Configuration view scaffolding
- Generic configuration view that works for most providers
- Extensions can provide additional settings via JSON schema
- Settings stored in extension-specific namespace
-
Environment variable support
- Allow specifying env var names for API keys
- Read from environment on startup
Deliverables
- Secure API key storage
- Configuration UI for extension providers
- Environment variable fallback
Phase 5: Testing & Documentation (1-2 weeks)
Goal: Comprehensive testing and developer documentation.
Tasks
-
Integration tests
- Test extension loading and registration
- Test streaming completions
- Test error handling
- Test credential management
-
Performance tests
- Latency benchmarks
- Memory usage under load
- Comparison with built-in providers
-
Example extensions
- Simple OpenAI-compatible provider
- Provider with custom authentication
- Provider with tool support
-
Documentation
- Extension developer guide
- API reference
- Migration guide for custom providers
Deliverables
- Full test coverage
- Published documentation
- Example extensions in
extensions/directory
Phase 6: Migration of Built-in Providers (Optional, Long-term)

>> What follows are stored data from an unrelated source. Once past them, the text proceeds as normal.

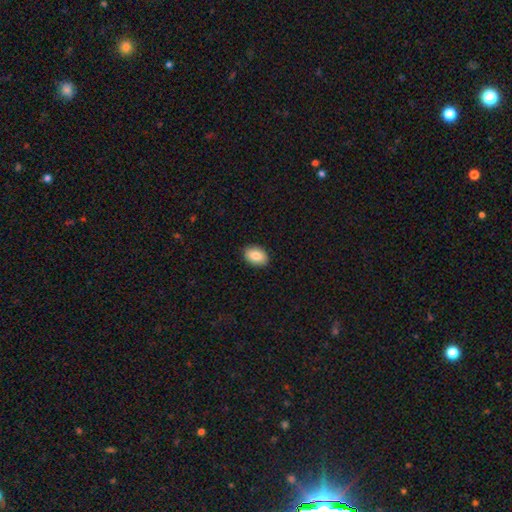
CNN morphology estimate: smooth-or-featured: smooth: 86% | star or artifact: 7% | featured or disk: 7%
  how-rounded: in between: 85% | round: 14% | cigar-shaped: 1%
  merging: none: 89% | minor disturbance: 8% | major disturbance: 2% | merger: 1%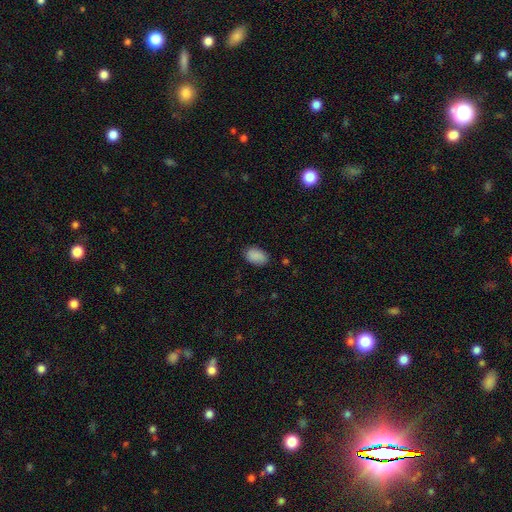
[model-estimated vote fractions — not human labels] This is clearly a smooth galaxy (89%). How rounded: clearly in between (90%). Merging: clearly none (83%).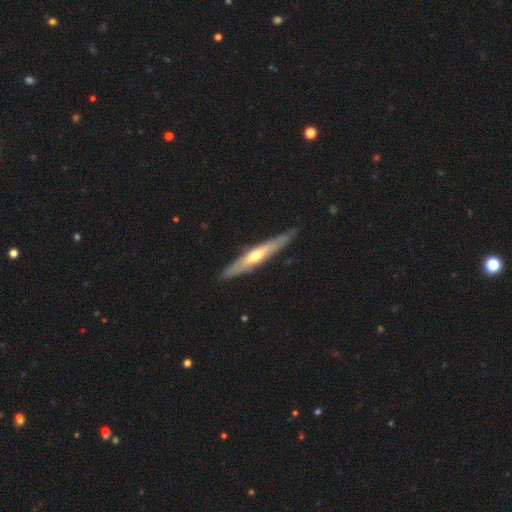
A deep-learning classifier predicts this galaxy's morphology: smooth-or-featured: featured or disk: 64% | smooth: 32% | star or artifact: 5%
  disk-edge-on: yes: 86% | no: 14%
    edge-on-bulge: rounded: 78% | none: 17% | boxy: 5%
  merging: none: 86% | minor disturbance: 11% | major disturbance: 2% | merger: 1%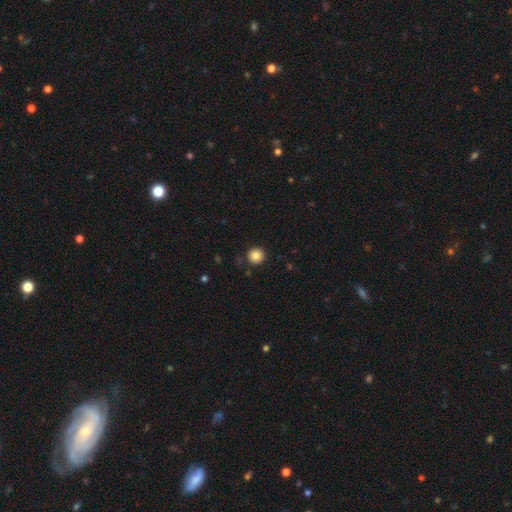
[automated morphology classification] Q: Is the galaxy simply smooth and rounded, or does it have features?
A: smooth — 84%.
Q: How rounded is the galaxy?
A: round — 95%.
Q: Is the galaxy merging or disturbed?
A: none — 90%.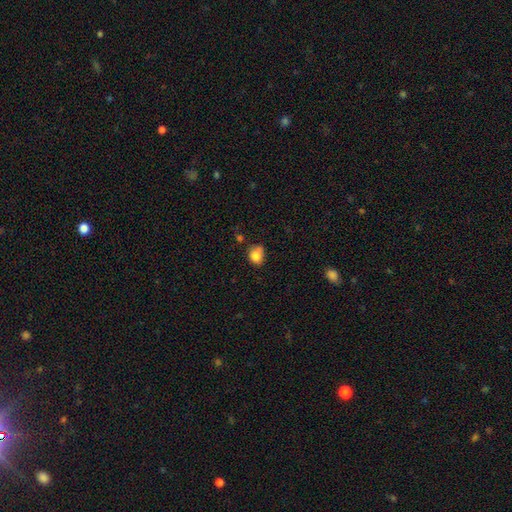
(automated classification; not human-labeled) A smooth galaxy with no disk features (82%) that is round (60%).

Vote fractions:
- Smooth or featured? smooth: 82% / star or artifact: 10% / featured or disk: 8%
- How rounded? round: 60% / in between: 39% / cigar-shaped: 1%
- Merging? none: 53% / minor disturbance: 31% / major disturbance: 8% / merger: 8%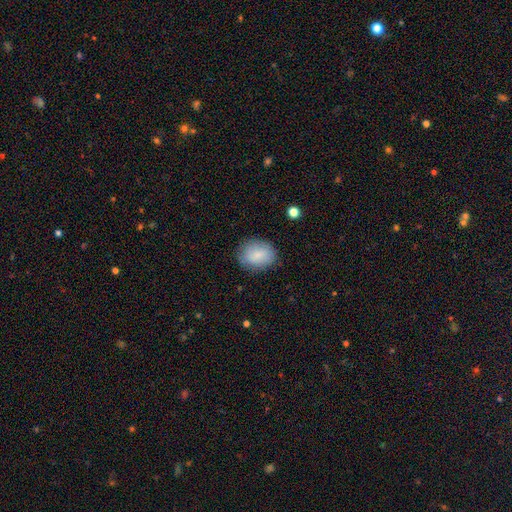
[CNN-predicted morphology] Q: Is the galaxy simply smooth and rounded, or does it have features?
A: smooth — 83%.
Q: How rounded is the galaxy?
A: in between — 57%.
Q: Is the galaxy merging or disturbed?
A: none — 79%.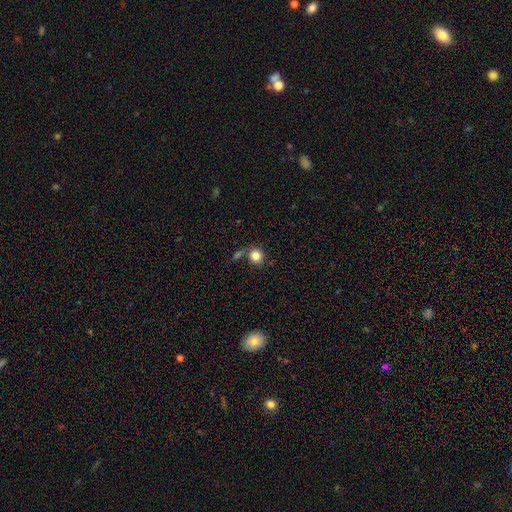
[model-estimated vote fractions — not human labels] Smooth or featured? smooth (83%)
How rounded? round (87%)
Merging? none (68%)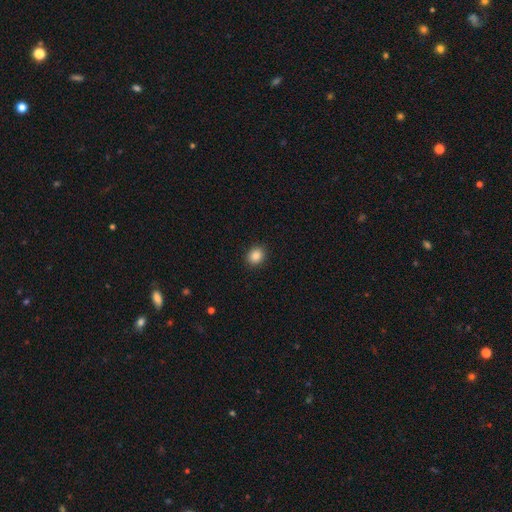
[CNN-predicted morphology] The model was most divided on "how rounded": round: 67%, in between: 32%, cigar-shaped: 1%. More confident: merging — none (91%); smooth or featured — smooth (87%).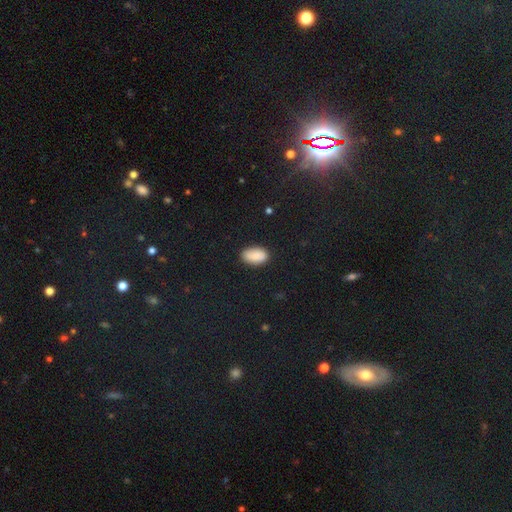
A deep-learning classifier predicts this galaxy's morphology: smooth-or-featured: smooth: 88% | star or artifact: 8% | featured or disk: 5%
  how-rounded: in between: 94% | round: 4% | cigar-shaped: 2%
  merging: none: 85% | minor disturbance: 11% | major disturbance: 2% | merger: 1%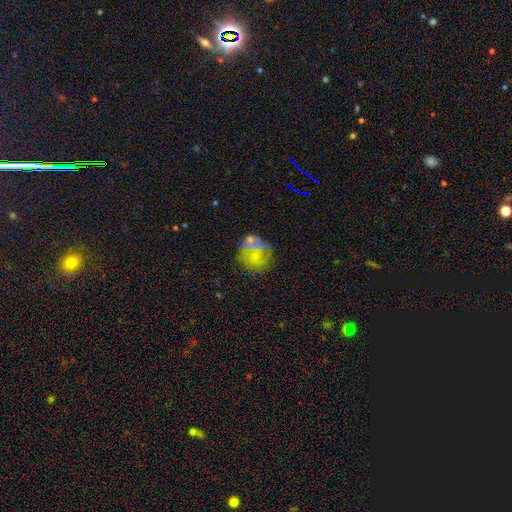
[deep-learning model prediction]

Goal: Prove the extension system by migrating one or more built-in providers.
Tasks
- Select candidate provider (suggest: Ollama or LM Studio - simplest API)
- Create extension version
- Feature parity testing
- Performance comparison
- **Gradual rollout (feature flag)
WIT Interface Design
New File: extension_api/wit/since_v0.7.0/llm-provider.wit
interface llm-provider {
/// Information about a language model provider
record provider-info {
/// Unique identifier for the provider (e.g., "my-extension.my-provider")
id: string,
/// Display name for the provider
name: string,
/// Icon name from Zed's icon set (optional)
icon: option<string>,
}
/// Capabilities of a language model
record model-capabilities {
/// Whether the model supports image inputs
supports-images: bool,
/// Whether the model supports tool/function calling
supports-tools: bool,
/// Whether the model supports tool choice (auto/any/none)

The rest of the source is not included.